Г. С. Батеньков
Развитие свободных идей
И дум высокое стремленье... / Сост. Н. А. Арзуманова; примечания И. А. Мироновой.-- М.,
"Советская Россия", 1980 (Библиотека русской художественной публицистики)
OCR Бычков М. Н.
Первые мысли о выгодах свободного правления и привязанность к оному, как обыкновенно
бывает, получил я во время обучения истории. Древние греки и римляне с детства сделались мне
любезны. Но природные мои склонности влекли к занятиям другого рода: я люблю точные науки и на 15
году возраста знал уже интегральное исчисление почти самоуком.
Нрав мой вообще тих, робок, никогда не разделял я с товарищами их резвостей, но исполнен был
стыдливости и самолюбия. Сии два недостатка поныне составляют в нраве моем источник дурной
привычки скрывать свои недостатки и всегда оправдывать оные.
По вступлении в кадетский корпус я подружился с Раевским (бывшим после адъютантом у ген.
Орлова). С ним проводили мы целые вечера в патриотических мечтаниях, ибо приближалась страшная
эпоха 1812 года. Мы развивали друг другу свободные идеи, и желания наши, так сказать, поощрялись
ненавистью к фронтовой службе. С ним в первый раз осмелился я говорить о царе, яко о человеке, и
осуждать поступки с нами цесаревича. В Сибири, моей родине, сие не бывает.

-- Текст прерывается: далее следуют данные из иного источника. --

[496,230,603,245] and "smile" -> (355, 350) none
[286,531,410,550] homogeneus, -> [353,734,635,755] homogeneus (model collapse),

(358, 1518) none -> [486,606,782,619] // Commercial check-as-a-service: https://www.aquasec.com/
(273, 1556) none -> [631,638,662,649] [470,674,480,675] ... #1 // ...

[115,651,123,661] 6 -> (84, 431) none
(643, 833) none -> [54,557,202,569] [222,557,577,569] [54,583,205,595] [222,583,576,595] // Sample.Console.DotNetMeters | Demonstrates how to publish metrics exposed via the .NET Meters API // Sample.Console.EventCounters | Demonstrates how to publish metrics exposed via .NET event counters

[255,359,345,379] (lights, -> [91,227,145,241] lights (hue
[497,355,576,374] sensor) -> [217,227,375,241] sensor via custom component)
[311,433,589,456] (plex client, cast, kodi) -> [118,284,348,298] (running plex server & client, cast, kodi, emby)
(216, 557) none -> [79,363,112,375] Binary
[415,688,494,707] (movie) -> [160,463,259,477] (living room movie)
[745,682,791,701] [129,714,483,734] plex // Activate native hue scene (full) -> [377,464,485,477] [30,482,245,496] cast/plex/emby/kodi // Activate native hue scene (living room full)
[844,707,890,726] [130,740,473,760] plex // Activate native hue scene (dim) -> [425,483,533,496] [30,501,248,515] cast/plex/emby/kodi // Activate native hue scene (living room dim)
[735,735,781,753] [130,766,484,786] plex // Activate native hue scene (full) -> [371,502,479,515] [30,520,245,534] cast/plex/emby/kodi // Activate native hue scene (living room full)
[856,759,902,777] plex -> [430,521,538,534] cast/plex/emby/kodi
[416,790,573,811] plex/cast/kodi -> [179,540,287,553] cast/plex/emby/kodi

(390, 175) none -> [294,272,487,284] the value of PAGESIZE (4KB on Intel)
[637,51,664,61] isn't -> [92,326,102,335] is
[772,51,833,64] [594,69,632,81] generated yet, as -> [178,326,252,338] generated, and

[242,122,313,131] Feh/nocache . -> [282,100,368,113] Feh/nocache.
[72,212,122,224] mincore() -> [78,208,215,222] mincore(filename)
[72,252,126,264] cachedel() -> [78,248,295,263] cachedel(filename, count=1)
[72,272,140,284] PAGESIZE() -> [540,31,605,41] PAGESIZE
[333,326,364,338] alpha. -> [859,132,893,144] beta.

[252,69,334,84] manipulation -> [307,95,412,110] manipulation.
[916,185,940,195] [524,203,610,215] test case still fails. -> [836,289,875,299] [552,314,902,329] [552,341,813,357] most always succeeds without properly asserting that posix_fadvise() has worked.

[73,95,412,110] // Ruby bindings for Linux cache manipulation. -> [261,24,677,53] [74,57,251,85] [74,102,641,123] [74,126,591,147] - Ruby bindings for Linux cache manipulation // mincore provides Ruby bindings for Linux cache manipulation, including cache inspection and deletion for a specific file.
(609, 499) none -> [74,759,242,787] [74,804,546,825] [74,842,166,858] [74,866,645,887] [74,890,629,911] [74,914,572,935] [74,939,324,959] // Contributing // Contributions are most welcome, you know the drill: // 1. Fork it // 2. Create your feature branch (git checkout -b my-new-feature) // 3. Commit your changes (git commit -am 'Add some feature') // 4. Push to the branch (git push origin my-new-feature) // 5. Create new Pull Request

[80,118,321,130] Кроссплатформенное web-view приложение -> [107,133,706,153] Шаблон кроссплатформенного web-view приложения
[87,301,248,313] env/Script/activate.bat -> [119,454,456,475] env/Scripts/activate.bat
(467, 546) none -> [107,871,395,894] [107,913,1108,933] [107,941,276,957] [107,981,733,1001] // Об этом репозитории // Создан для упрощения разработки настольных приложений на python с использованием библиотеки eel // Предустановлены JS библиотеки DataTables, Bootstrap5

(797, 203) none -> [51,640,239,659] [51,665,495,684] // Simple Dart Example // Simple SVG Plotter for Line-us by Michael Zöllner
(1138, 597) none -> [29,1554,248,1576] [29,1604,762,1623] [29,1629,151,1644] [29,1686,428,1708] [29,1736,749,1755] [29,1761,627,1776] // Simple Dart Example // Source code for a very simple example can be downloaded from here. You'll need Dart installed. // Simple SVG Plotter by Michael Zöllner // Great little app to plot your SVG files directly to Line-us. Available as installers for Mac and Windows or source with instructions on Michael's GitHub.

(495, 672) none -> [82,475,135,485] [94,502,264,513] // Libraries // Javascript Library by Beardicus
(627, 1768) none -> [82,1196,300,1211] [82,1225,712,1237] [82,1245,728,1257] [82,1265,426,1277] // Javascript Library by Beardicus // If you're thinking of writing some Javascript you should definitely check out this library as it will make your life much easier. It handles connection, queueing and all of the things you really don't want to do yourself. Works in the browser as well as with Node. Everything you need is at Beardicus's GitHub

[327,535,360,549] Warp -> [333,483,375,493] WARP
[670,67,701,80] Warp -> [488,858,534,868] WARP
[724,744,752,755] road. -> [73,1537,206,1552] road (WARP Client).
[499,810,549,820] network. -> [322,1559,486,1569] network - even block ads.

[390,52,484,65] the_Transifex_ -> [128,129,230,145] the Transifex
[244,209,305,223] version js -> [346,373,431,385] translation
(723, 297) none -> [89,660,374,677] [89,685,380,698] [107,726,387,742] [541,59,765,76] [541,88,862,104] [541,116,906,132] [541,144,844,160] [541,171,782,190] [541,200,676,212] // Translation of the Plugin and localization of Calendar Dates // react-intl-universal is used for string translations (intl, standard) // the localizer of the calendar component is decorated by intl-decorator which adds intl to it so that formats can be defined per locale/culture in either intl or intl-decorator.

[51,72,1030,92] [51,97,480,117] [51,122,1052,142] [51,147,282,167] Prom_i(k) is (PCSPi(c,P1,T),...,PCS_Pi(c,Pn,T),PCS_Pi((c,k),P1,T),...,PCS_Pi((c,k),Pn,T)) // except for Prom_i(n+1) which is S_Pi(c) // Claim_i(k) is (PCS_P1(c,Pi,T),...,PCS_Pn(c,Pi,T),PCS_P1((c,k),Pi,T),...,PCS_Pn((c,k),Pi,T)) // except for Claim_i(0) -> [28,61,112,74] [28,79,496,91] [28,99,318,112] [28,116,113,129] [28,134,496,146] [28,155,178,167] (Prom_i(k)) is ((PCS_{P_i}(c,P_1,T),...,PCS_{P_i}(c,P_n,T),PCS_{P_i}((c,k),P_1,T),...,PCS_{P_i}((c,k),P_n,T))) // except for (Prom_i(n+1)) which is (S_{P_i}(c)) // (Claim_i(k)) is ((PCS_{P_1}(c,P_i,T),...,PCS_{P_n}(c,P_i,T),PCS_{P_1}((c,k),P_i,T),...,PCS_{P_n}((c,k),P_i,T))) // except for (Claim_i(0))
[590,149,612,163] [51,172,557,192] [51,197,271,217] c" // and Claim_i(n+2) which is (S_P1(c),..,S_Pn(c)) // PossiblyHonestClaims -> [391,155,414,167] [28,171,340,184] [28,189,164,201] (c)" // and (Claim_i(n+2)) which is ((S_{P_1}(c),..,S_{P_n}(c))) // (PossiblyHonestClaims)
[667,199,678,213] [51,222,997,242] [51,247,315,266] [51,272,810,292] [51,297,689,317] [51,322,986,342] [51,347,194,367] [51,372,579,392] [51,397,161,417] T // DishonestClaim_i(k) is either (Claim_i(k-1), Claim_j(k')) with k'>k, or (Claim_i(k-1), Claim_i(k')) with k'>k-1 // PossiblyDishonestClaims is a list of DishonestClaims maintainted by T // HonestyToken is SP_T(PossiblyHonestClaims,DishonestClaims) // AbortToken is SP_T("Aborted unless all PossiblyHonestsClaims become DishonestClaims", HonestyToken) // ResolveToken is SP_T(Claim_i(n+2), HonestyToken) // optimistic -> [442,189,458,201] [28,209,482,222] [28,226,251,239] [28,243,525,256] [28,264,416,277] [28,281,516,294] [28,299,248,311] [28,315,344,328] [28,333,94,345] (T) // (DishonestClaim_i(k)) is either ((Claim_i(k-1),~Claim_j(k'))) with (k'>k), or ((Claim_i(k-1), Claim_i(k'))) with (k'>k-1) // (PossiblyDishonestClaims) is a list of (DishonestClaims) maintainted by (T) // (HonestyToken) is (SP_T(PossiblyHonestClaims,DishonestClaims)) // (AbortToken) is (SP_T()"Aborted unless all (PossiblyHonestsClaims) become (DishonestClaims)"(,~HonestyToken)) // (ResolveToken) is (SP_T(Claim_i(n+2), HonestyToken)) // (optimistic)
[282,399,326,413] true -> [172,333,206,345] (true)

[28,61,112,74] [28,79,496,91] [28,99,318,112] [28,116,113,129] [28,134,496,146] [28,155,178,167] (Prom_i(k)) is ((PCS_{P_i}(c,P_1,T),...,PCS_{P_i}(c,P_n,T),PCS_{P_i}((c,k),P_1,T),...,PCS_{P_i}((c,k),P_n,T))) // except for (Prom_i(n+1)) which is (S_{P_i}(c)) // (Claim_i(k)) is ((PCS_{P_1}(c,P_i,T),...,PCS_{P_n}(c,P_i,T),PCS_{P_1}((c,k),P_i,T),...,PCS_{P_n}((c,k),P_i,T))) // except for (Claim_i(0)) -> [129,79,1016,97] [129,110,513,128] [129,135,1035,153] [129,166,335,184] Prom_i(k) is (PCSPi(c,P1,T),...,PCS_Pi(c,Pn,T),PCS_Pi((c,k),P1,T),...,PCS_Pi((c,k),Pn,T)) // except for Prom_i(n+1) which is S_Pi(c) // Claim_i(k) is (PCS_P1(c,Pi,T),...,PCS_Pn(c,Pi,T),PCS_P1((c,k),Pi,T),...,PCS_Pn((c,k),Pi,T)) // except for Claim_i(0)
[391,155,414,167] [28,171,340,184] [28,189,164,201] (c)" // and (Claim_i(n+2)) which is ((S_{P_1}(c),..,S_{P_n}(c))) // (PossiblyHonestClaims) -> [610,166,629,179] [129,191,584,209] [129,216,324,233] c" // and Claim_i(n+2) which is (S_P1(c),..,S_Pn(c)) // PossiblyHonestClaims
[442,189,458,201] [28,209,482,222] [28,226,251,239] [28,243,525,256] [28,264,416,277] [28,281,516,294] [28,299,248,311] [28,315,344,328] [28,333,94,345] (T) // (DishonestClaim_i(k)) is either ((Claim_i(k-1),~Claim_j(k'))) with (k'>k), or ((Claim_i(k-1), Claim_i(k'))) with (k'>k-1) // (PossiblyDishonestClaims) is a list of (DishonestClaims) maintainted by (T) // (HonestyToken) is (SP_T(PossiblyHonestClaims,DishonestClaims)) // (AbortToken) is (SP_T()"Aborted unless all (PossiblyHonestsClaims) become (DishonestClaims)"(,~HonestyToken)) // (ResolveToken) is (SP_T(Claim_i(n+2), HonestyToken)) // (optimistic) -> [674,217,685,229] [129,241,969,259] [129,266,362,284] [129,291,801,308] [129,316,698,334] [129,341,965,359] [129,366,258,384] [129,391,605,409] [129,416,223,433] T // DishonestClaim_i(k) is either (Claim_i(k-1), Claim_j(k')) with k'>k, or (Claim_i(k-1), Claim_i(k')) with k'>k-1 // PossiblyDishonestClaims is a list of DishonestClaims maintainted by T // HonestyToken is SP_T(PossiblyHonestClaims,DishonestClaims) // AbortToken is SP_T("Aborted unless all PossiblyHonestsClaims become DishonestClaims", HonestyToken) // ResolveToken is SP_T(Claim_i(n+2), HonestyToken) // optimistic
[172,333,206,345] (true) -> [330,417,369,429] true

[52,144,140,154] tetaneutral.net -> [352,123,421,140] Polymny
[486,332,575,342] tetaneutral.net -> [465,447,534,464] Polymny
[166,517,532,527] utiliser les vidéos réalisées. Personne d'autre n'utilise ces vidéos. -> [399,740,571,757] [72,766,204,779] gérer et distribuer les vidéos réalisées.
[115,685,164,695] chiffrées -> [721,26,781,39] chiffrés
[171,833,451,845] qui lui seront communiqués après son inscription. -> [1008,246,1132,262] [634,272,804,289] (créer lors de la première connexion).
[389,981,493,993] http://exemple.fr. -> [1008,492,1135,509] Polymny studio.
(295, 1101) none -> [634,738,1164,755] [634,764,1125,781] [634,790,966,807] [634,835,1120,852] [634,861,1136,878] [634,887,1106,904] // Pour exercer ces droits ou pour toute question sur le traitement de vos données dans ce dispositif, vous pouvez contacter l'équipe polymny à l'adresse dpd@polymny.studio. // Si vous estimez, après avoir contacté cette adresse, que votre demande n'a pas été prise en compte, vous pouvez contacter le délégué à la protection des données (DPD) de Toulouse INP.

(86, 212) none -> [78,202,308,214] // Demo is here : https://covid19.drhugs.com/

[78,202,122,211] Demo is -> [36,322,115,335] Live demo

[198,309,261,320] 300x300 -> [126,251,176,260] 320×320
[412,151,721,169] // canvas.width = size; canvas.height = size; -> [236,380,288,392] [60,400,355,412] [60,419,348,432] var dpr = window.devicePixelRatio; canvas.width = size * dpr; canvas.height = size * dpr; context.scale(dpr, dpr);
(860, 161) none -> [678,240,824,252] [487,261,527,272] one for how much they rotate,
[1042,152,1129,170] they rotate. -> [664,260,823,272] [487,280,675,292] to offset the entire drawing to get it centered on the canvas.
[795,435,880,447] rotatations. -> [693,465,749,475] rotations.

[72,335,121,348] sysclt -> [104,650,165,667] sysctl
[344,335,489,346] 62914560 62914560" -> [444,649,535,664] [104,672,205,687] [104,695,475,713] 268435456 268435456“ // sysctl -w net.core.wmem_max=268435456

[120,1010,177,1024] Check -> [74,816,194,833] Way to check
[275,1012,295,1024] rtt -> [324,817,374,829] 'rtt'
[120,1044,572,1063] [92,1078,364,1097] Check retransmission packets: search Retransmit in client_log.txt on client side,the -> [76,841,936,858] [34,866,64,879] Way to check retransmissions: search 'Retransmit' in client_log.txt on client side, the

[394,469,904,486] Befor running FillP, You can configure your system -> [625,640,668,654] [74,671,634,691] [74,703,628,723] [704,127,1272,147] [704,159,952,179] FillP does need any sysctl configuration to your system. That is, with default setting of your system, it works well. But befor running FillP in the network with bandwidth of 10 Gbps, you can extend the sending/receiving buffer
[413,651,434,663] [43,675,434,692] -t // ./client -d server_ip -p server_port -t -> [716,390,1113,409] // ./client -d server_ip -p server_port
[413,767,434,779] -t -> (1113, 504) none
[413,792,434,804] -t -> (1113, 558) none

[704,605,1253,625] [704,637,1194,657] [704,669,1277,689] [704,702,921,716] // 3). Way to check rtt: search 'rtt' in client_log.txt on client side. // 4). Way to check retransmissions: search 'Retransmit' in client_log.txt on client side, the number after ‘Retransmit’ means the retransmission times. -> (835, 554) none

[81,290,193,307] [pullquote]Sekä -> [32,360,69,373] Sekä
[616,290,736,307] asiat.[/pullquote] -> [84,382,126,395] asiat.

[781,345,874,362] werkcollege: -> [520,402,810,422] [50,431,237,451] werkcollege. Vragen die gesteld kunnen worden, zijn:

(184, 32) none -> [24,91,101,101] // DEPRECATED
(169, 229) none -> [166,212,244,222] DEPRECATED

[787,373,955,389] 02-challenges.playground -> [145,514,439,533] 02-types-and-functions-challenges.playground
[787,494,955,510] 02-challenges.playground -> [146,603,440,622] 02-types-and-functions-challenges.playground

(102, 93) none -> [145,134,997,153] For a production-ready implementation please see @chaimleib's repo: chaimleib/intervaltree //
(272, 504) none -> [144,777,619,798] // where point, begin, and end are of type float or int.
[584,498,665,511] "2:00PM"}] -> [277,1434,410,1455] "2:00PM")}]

В разговорах с ним бывали минуты восторга, но для меня всегда непродолжительного. Идя на
войну, мы расстались друзьями и обещались сойтись, дабы в то время, когда возмужаем, стараться
привести идеи наши в действо.
Война представила мне поучительную картину; но я выходил из строя за ранами, должен был
беспрестанно лечиться и продолжал свое образование. Будучи любим товарищами, всегда увлекался с
доверчивостью в их мечтания, на словах во всем принимал участие, но когда доходило до дела в какомлибо
предприятии или шалости, старался удерживать других или, по крайней мере, уклоняться. Военной
славы не искал: мне всегда хотелось быть ученым или политиком. Во время двух путешествий за границу
мысли о разных родах правления практическими примерами во мне утвердились, и я начал иметь желание
видеть в своем отечестве более свободы.
Следуя природным склонностям, я оставил службу в артиллерии, приехал в С.-Петербург, занялся
опять в тишине одними точными науками, с честью держал экзамен в Институте путей сообщения,
вступил в сей корпус и отправился в (1816) в Сибирь на помощь престарелой матери. ,
Там нечем было заняться кроме наук1. Должностные упражнения, хотя занимал я место окружного
генерала, были неважны.
В 1819 сверх чаяния получил я три или четыре письма от Раевского. Он казался мне как бы
действующим лицом в деле освобождения России и приглашал меня на сие поприще. Я располагал
жениться и отвечал ему советами оставить все опасные предприятия. Между тем сам привык к сидячей и
семейной жизни так, что ни за какое в мире благо не хотел с нею расстаться, если б гонение Пестеля не
заставило бежать оттуда2.
Жил довольно долго в Томске, где из семи или осьми человек составили мы правильную
масонскую Ложу и истинно масонскую, ибо кроме добра, ни о чем не помышляли. Удаляясь из Сибири, я
встретился с Сперанским3. Он с первого свидания полюбил меня, и с сего времени моя жизнь получила
особенное направление. Мы обратились в Иркутск, он начал употреблять меня в дела и действительно
обратил в юриста. Практика и образцовые творения сего мужа были для меня новым источником учения:
я сделался знатоком в теории законодательства и стал надеяться достигнуть первых гражданских
должностей. В издании Сибирского учреждения был первым сотрудником и могу похвалиться в
особенности уставом о киргизах, доставившим России до 120 т[ысяч] новых подданных и необъятное
пространство земель. Во все время я видел в Сперанском человека необычайного ума и твердости:
никогда не жаловался он на свою ссылку, казалось, во всем свете не любил только одного Гурьева4. В
случае распоряжений высшего правительства, кои представлялись ему несообразными, обыкновенно
говаривал: чудаки.
Случилось с ним говорить о деспотизме бывшего в Иркутске губернатора Трескина, о невыгодах
личных должностей, но во все время бытности у него, мы не касались политического состояния
государства. При всей простоте обращения он всегда являлся на неприступной высоте.